### [研究文本]
┌──
摘要
为帮助公众识别假新闻,研究使用人工智能和高级统计技术检测假新闻,在此基础上探讨开发学生媒体素养的评估和学习工具.通过人工智能、计算语言学和高级统计,分析用户或推特属性是否能区分4165条纠正过拼写错误的英文推文的真、假新闻,这些推文与20条匹配的相关新闻报道之一(10条真,10条假)关联.相较而言,使用常用词、负面情绪、更高情感激励、更高支配力、第一人称单数代词、第三人称代词或拥有更多关注用户的推文,是真新闻的可能性更大;使用第二人称代词、以无主语句开头或使用委婉语的推文,是假新闻的可能性更大.结果表明,一些通用的预测因素(如代词、礼貌用语、关注用户人数等)和特定主题的预测因素(如常用词、情绪、委婉语等)可以有效识别真假新闻.最后提出用简单易懂的媒体素养仪表盘模拟假新闻的传播范围、速度和形状,以帮助学生学习和评估自身媒体素养.
Abstract
To help the public identify fake news,research is being conducted on the use of artificial intelligence and advanced statistical techniques to detect fake news.This study uses artificial intelligence,computational linguistics,and advanced statistics to test whether user or tweet attributes can distinguish true versus fake news in 4,165 spell-checked English tweets linked to one of 20 matched COVID-19 news stories(10 true,10 fake).Tweets with common words,negative emotional valence,higher arousal,greater dominance,first person singular pronouns,third person pronouns or by users with more followers were more likely to be true.By contrast,tweets with second person pronouns,bald starts,or hedges were more likely to be fake news.The results suggest some universal predictors(pronouns,politeness,followers)and topic-specific predictors(common words,emotions,hedges).We model diffusion scope,speed and shape of fake news for a dashboard to help students learn and assess their media literacy.
└──
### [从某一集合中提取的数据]
┌──
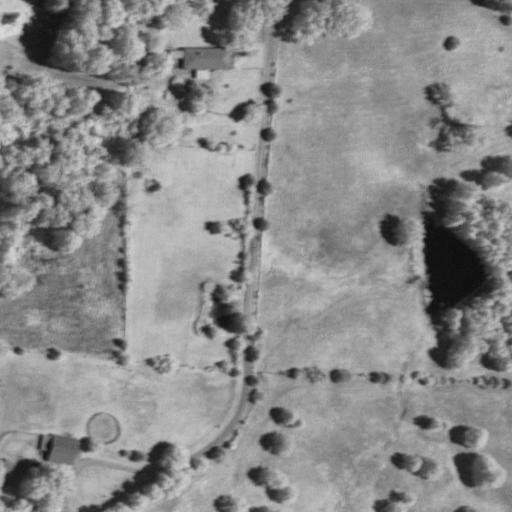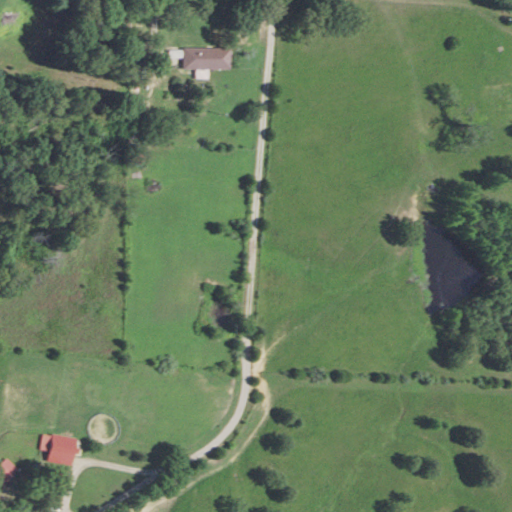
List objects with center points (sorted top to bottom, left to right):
road: (459, 1)
road: (158, 30)
building: (201, 58)
road: (253, 257)
building: (57, 450)
road: (129, 469)
building: (5, 471)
└──
### [工作事项 A]
把研究文本中的这句话译成英文:"结果表明,一些通用的预测因素(如代词、礼貌用语、关注用户人数等)和特定主题的预测因素(如常用词、情绪、委婉语等)可以有效识别真假新闻."
### [工作事项 B]
按照研究文本,分析所用的英文推文共有多少条?
作答时只以研究文本为依据。

### [问题解答 A]
The results show that some universal predictors (such as pronouns, politeness, and number of followers) and topic-specific predictors (such as common words, emotions, and hedges) can effectively distinguish true news from fake news.

### [问题解答 B]
4165条纠正过拼写错误的英文推文。